Abstract method to filter containers by metrics.

Arguments:

  • spark (SparkSession): Spark session used for query execution.
  • query (QueryBuilder): Query object containing filters and db info.
  • container_df (pyspark.sql.DataFrame): DataFrame from filter_container_tags stage.
  • pre_filtered_containers_df (pyspark.sql.DataFrame): Pre-filtered containers for incremental processing. When provided, restricts processing to only these containers.

Raises:

  • NotImplementedError: If not implemented by subclass.

Returns:

pyspark.sql.DataFrame: DataFrame containing filtered container metrics.

filter_channel_tags

def filter_channel_tags(spark, db: MeasurementDB, container_df,
selectors) -> DataFrame

Stage 3: Filter channels by measurements and tags.

Arguments:

  • spark (SparkSession): Spark session used for query execution.
  • db (MeasurementDB): Measurement database for table access.
  • container_df (pyspark.sql.DataFrame): DataFrame containing container information.
  • selectors (list[TimeSeriesSelector]): Non-aliased (direct) selectors extracted from the query.

Raises:

  • NotImplementedError: If not implemented by subclass.

Returns:

pyspark.sql.DataFrame: DataFrame containing filtered channel tags.

filter_channel_metrics

def filter_channel_metrics(spark, db: MeasurementDB, channel_df,
selectors) -> DataFrame

Stage 4: Filter channels by metrics.

Arguments:

  • spark (SparkSession): Spark session used for query execution.
  • db (MeasurementDB): Measurement database for table access.
  • channel_df (pyspark.sql.DataFrame): DataFrame containing channel information.
  • selectors (list[TimeSeriesSelector]): Non-aliased (direct) selectors extracted from the query.

Raises:

  • NotImplementedError: If not implemented by subclass.

Returns:

pyspark.sql.DataFrame: DataFrame with (container_id, channel_id, selector_ids) where selector_ids is an array column.

filter_aliased_channel_metrics

def filter_aliased_channel_metrics(spark, db: MeasurementDB, container_df,
selectors) -> DataFrame

Resolve aliased channel selections via the channel_mapping table.

Arguments:

  • spark (SparkSession): Spark session used for query execution.
  • db (MeasurementDB): Measurement database for table access.
  • container_df (pyspark.sql.DataFrame): DataFrame containing filtered container IDs.
  • selectors (list[TimeSeriesSelector]): Aliased selectors extracted from the query.

Returns:

pyspark.sql.DataFrame: DataFrame with (container_id, channel_id, selector_ids) where selector_ids is an array column.

resolve_channel_selections

def resolve_channel_selections(spark, channel_metrics_df,
aliased_channel_metrics_df) -> DataFrame

Union direct and aliased channel metrics, combining selector_ids.

Only called when aliased selectors are present.

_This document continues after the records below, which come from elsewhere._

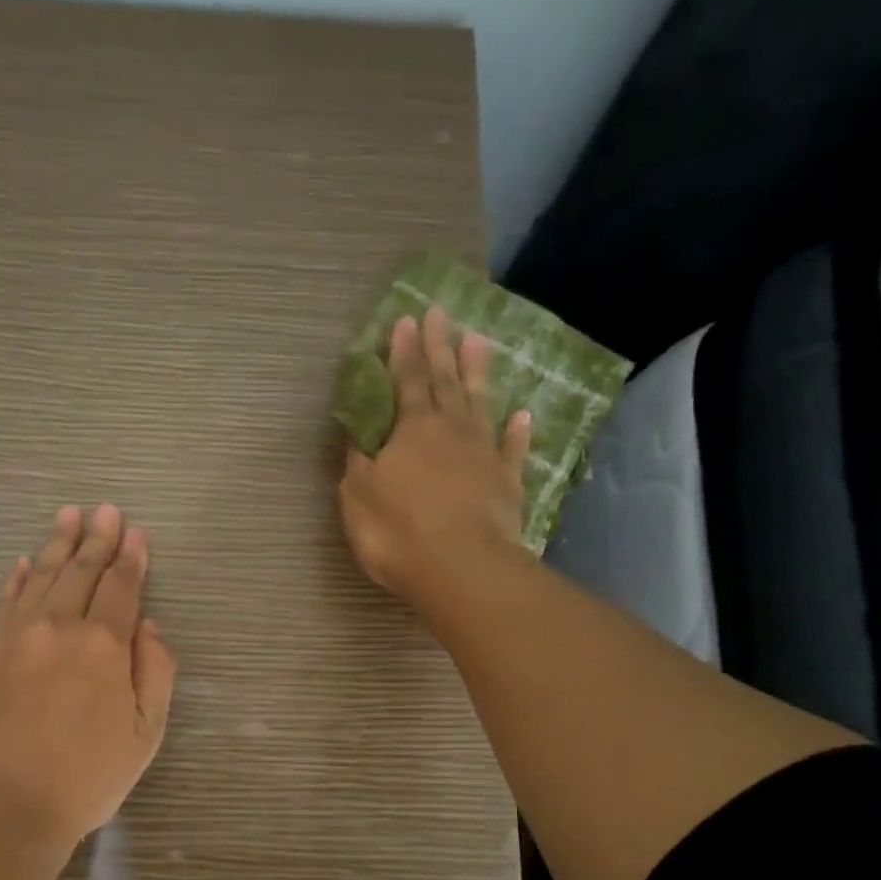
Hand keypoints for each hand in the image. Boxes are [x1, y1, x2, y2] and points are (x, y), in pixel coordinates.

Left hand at [0, 504, 176, 845]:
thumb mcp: (145, 733)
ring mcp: (13, 633)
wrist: (1, 806)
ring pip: (41, 575)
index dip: (132, 558)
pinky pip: (4, 598)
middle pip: (81, 571)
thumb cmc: (85, 778)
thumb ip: (156, 670)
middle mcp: (58, 626)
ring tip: (68, 515)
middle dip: (97, 538)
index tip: (136, 533)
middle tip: (106, 511)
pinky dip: (18, 576)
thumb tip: (150, 624)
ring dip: (58, 543)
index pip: (122, 586)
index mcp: (104, 645)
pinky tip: (26, 562)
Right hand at [338, 306, 532, 608]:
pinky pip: (513, 449)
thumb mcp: (358, 495)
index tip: (406, 320)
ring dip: (478, 372)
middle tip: (441, 313)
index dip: (403, 351)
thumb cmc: (397, 530)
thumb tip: (359, 434)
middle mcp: (451, 430)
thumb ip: (359, 461)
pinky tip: (523, 414)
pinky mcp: (507, 482)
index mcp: (411, 430)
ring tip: (479, 341)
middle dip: (440, 346)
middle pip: (445, 380)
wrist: (459, 566)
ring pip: (480, 403)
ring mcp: (484, 454)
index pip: (406, 380)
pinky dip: (517, 431)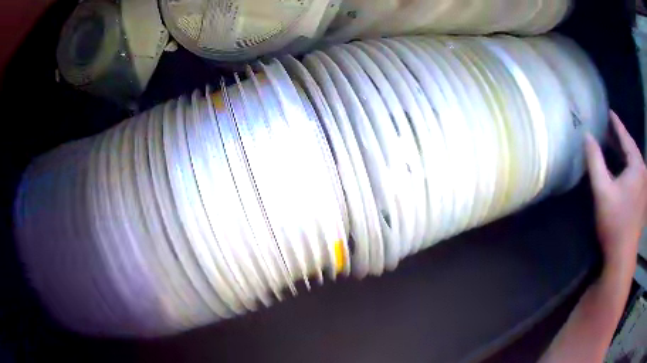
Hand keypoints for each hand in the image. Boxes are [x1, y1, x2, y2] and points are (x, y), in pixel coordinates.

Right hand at [585, 110, 646, 272]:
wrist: (622, 255)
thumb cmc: (614, 222)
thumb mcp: (602, 190)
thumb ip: (595, 161)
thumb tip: (587, 135)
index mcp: (637, 166)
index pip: (626, 138)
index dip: (617, 124)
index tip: (609, 112)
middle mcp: (643, 171)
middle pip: (632, 148)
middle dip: (621, 137)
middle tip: (609, 127)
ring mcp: (644, 185)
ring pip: (635, 161)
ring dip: (625, 152)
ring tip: (615, 144)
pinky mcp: (643, 197)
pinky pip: (636, 172)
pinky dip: (629, 165)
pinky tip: (623, 167)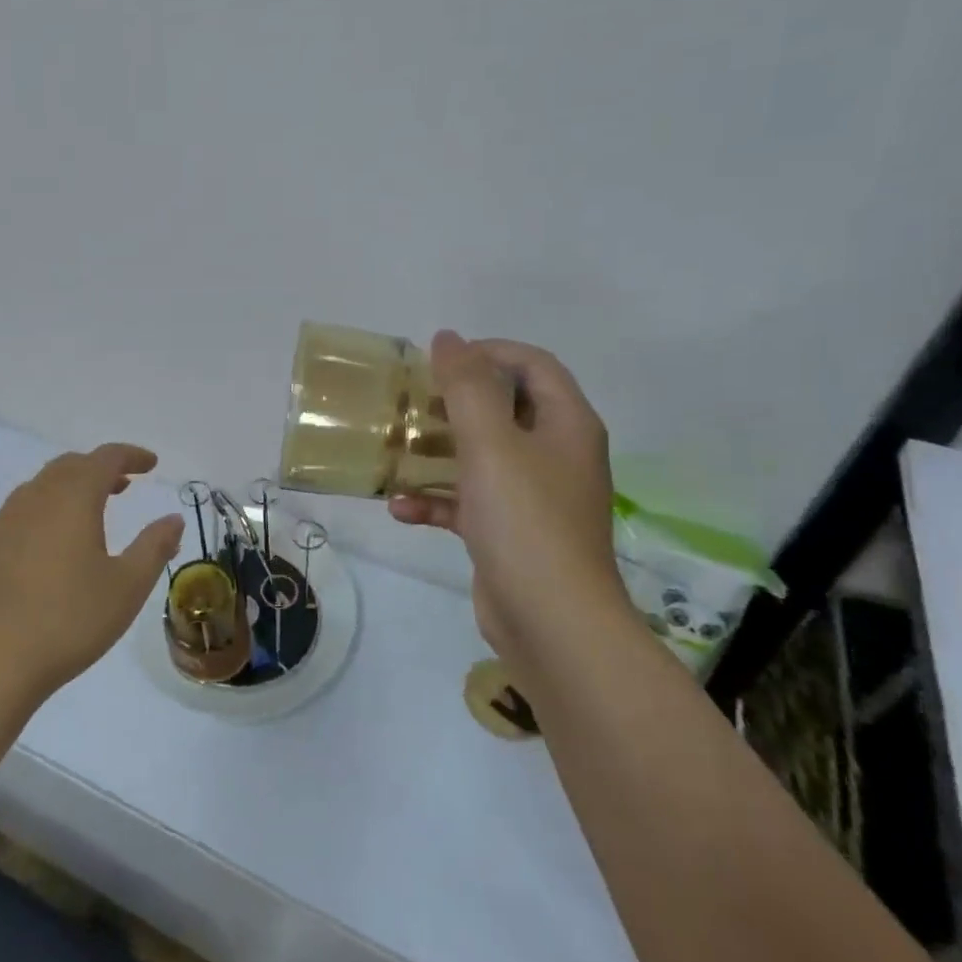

The default implementation raises NotImplementedError; solvers that support aliasing (e.g. KeyValueStoreSolver) must override this.

Arguments:

  • spark (SparkSession): Spark session used for query execution.
  • channel_metrics_df (pyspark.sql.DataFrame): Direct channel metrics with selector_ids array column.
  • aliased_channel_metrics_df (pyspark.sql.DataFrame): Aliased channel metrics with selector_ids array column.

Returns:

pyspark.sql.DataFrame: Merged DataFrame with (container_id, channel_id, selector_ids).

filter_candidates

def filter_candidates(query, channel_df) -> DataFrame

Stage 5: Select best channel candidate.

Arguments:

  • query (QueryBuilder): Query object containing filters and db info.
  • channel_df (pyspark.sql.DataFrame): DataFrame containing channel information.

Returns:

pyspark.sql.DataFrame: DataFrame containing selected channel candidates.

solve

def solve(query, channels_df, selections, dtypes)

Stage 6: Solve query.

Arguments:

  • query (QueryBuilder): Query object containing database and filter information.
  • channels_df (pyspark.sql.DataFrame): DataFrame containing channel information.
  • selections (list): List of selection expressions to apply.
  • dtypes (list): List of data types for each selection.

Returns:

pyspark.sql.DataFrame: DataFrame containing results for each container.